Metal Hammer, nella veste di James Sherry, scrisse: 1916 è arrivato quando pensavamo fosse finita. Ora ci aspettavamo qualcosa ma se questo è l’esempio di come saranno i Motörhead negli anni 90, mi sa che non ne vale la pena. Abbiamo ancora bisogno di altri dischi dei Motörhead???
Poveraccio, ne vedrà uscire altri 12 in un entusiasmo crescente generale. Ma rileggendo le vecchie interviste durante il periodo promozionale di 1916 tirava una brutta aria intorno alla band e il grosso contratto con la Epic sembrava inspiegabile, in un periodo così a ribasso.
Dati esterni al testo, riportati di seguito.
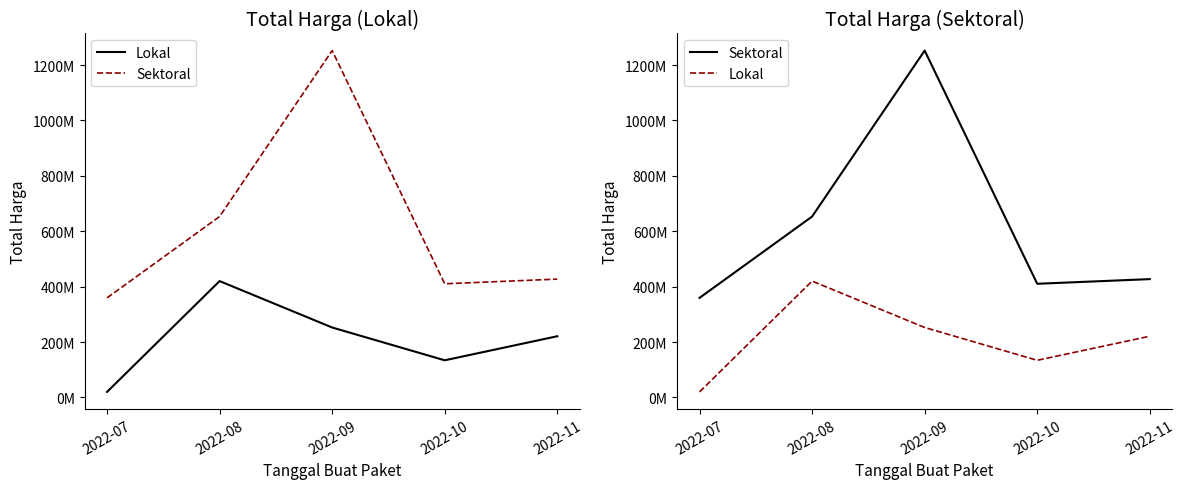

What is the difference between the highest and lowest values at 2022-11?

206237245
Fa un po’ ridere che sulle riviste del periodo, quasi tutti gli intervistatori, italiani e stranieri, individuavano tra le ragioni dell’inaspettata rinascita dei Motörhead, il ritorno in formazione di Philty “Animal” Taylor. Anni dopo si è venuto a sapere che il poveretto era tollerato dal gruppo con un certo imbarazzo perché si era rivelato assolutamente non più all’altezza del ruolo.
E quando è stato sostituito, i giornalisti hanno continuato a sostenere di come l’abbandono di Philty potesse causare un terremoto e una conclusione improvvisa nella carriera della band. Si è parlato di abuso di droghe o di guerra tra ego, ma la verità, non rivelata da Lemmy nel 1992 e pubblicata sulla biografia dedicata alla band, da Joel McIver (Tsunami) era che Philty non era più in grado di suonare con il gruppo. Non ricordava le sue parti, aveva vuoti di memoria frequenti e un calo vistoso della resistenza fisica. La cosa peggiore in tutto ciò però è che Taylor non voleva ammettere che c’erano dei problemi e quindi non faceva nulla per tentare di porre rimedio.
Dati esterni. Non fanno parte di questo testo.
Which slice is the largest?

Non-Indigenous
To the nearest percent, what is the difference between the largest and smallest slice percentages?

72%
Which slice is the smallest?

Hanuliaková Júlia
Poi c’è l’interessante questione della Epic/Sony. All’uscita di 1916 Lemmy era davvero ottimista sul contratto con la grossa etichetta. Beppe Riva su Metal Shock parlò di un contratto di sei album!!! (lascio anche i punti escalmativi). Lem se non altro prevedeva un salto di qualità, dopo anni di stenti e sodomie contrattuali, ma si sbagliava.
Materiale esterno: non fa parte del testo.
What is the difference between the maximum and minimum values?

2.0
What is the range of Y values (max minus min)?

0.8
Solo un anno dopo, March Or Die, nonostante resti ancora oggi un ottimo lavoro, con ospiti di prestigio come Ozzy e Slash, nonostante i grandi sforzi compiuti dal gruppo (un videoclip autoprodotto e l’inserimento privato di I Ain’t No Nice Guy nelle radio americane) non viene promosso minimamente dall’etichetta e le vendite inevitabilmente sono basse. Il riscontro deludente determina da contratto lo scioglimento dello stesso.
Beh, oggi si sa che la Epic/Sony nel 1992 voleva proprio levarsi da torno i Motörhead e decine di altri utili idioti della vecchia guardia metallara in crisi nera. Per motivi di magheggi fiscali, l’etichetta aveva scritturato nel 1990, con contratti offerti al volo e false promesse di rinascita, diversi nomi storici senza speranza. La tristezza è che i Motörhead in quel transito economico da squali dell’economia, erano rinati per davvero e avevano creduto alle puttanate della Sony.
Pensate anche a questa merda quando rimpiangete il vecchio sistema discografico ucciso dal filesharing.